Aufgabe: Nimm den Text über den Asylstreit in der EU wieder auf und schreib ihn nach seinem letzten Satz weiter.

Text:
Merkel hat "genau das gemacht, was wir brauchen"

Avramopoulos verteidigte die deutsche Bundeskanzlerin Angela Merkel gegen Kritik an der Öffnung der Grenzen 2015. Die deutsche Regierungschefin habe "genau das gemacht, was wir brauchen: Sie hat Solidarität gezeigt, sie hat entsprechend unseren Vereinbarungen über Humanität und Menschenwürde reagiert - und viele Bundesbürger, die den Ankommenden geholfen haben, auch."

Für Aufnahmezentren in Drittstaaten

Der EU-Kommissar warb ferner für Aufnahmezentren in Drittstaaten. "Es geht hier nicht um Gefängnisse wie Guantanamo", sagte er unter Anspielung auf das US-Gefangenenlager auf Kuba. Die geplanten Einrichtungen sollten es möglich machen, auf hoher See Gerettete zunächst zu versorgen, zu registrieren und dann die Schutzbedürftigen "direkt nach Europa" zu bringen. Die Zentren sollten "mit einem hohen Standard an Humanität und Menschenrechten" realisiert werden.

Griechenland will unterdessen Merkel im Asylstreit unterstützen. Ministerpräsident Alexis Tsipras sagte der "Financial Times", er sei offen für eine Sondervereinbarung mit Merkel. Dabei gehe um die Eindämmung des Problems, dass Flüchtlinge an den südlichen EU-Grenzen ankämen und sich dann weiter auf den Weg nach Deutschland machten. Griechenland werde solche Flüchtlinge zurücknehmen, wenn dies dabei helfe, Schleppern zu zeigen, dass Europa gegen illegale Einwanderung vorgehe.

Zeilen:
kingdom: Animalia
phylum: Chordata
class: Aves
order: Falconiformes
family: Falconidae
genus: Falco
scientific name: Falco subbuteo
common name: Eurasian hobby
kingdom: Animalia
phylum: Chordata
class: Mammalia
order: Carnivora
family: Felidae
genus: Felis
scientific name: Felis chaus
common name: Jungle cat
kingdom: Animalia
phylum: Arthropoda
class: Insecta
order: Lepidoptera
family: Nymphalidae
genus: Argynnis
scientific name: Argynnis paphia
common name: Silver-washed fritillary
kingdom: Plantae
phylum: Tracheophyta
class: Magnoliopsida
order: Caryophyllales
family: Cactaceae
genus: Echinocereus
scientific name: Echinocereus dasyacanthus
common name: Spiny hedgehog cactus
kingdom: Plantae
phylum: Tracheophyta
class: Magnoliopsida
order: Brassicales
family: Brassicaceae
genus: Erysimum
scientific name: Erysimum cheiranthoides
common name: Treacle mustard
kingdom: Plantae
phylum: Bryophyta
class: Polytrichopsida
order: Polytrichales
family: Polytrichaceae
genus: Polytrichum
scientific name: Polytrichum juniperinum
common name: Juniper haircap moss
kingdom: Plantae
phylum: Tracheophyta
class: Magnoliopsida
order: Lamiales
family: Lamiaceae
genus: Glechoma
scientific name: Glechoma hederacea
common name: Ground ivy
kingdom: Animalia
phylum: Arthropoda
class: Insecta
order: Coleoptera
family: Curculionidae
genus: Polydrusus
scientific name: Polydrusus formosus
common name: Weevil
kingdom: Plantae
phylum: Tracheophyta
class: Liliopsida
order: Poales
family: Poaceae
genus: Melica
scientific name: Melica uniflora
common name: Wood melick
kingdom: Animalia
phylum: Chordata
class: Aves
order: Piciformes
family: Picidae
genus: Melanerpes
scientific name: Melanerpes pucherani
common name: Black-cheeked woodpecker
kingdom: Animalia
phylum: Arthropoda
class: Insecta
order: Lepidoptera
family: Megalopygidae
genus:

Antwort:
Man müsse im Gefüge internationaler Regeln einen Weg zur Lastenverteilung finden, um von der ungerechten Lage für die Länder mit EU-Außengrenzen und auch für Deutschland wegzukommen, sagte Tsipras. "Es ist nicht fair, dass diese Menschen nach Deutschland gehen, wenn wir meinen, dass es ein europäisches Problem ist." Für Griechenland selbst werde eine solche Rücknahme keine gravierenden Folgen haben, sagte der Regierungschef. Schließlich gehe es hier lediglich um 50 bis 100 Menschen pro Monat.

Kurz vor Ringen um Migrationspolitik "optimistisch"

Österreichs Kanzler Kurz zeigte sich vor dem Gipfel "optimistisch": "Ich hoffe sehr, dass es gelingt, einen noch stärkeren Fokus auf den Schutz der Außengrenzen als gemeinsames Commitment als Output diese Gipfels zu haben. Da bin ich relativ optimistisch", sagte Kurz Mittwochabend in Brüssel.

"Systemwechsel im Mittelmeer"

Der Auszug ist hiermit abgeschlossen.